What a god! So fast | Which house price in Sydney or Melbourne is more likely to collapse?
"Chinatown"-Official media of Chinese Australians
According to the analysis of Wakelin Property Advisory, Paul Nugent. Paul Oxford, the over-development of apartments in Melbourne and the oversupply make southern Melbourne more vulnerable to price adjustments.
"Investors who invest in high-rise apartments need to pay more attention. In the future, they will try to find or retain tenants through rent reduction, and the value of the apartment will also grow negatively. Because of the prosperity and development of the housing industry in the past 20 years, we have led to Melbourne There is an unprecedented oversupply of properties in CBD."
As Sydney is still in short supply, it is expected to continue to promote the market, while the problem of oversaturation in the Melbourne market is more prominent.
"Sydney will slow down the real estate economy in the next 12 months." Angie Angie Zigomanis, senior manager of BIS Shrapnel real estate research institute, said, "The development of Sydney real estate can be eased by raising bank interest rates."
"In Sydney, it may take another three to four years for supply to catch up with demand, and if rising interest rates inhibit development, there is still the possibility of not fully keeping up with demand. Compared to Sydney, Melbourne has not initiated significant countermeasures, so even more The problem of oversupply is prone to occur."
Empower Wealth buyer agent intermediary and chairman of real estate professionals Ben Kingsley warned investors not to buy real estate in densely populated areas.
"If you are looking at an old-fashioned unit in an area, you will see a lot of choices, even some oversupply. You choose to buy this kind of property at the wrong time, especially in a densely populated area. Needs attention. Historical experience and our own research tell us that real estate price growth tends to be flat for two to three years (sometimes longer)."

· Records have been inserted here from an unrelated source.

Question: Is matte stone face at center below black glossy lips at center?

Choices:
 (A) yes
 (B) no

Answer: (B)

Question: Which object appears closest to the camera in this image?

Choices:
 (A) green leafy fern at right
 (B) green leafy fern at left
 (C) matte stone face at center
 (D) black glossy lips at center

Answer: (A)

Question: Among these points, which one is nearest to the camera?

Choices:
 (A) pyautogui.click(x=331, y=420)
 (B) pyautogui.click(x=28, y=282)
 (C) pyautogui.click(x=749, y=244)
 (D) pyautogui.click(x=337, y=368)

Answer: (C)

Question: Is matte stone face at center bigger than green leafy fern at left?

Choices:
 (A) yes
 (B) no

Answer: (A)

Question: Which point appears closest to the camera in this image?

Shane Oliver, an economist at AMP Capital, said the Melbourne property development boom has felt the impact further than Sydney, although he does not expect a sharp drop in the market.
Dr. Oliver said: "This is why the market has slowed down. The most significant increase in property prices was one to two years ago, and this was also the reason for the slow decline in downtown apartment prices. The same vacancy rate is also a damper."
Therefore, a comprehensive comparison of the economic development of Sydney and Melbourne, the number of foreign populations and the number of local residents, we can see that Melbourne's housing prices cannot match that of Sydney. Even in 2040, Melbourne will surpass Sydney and become the first city. I am afraid that Melbourne apartments will collapse. It happened in 5-10 years. At that time, Melbourne's population was still more than 100 million less than Sydney.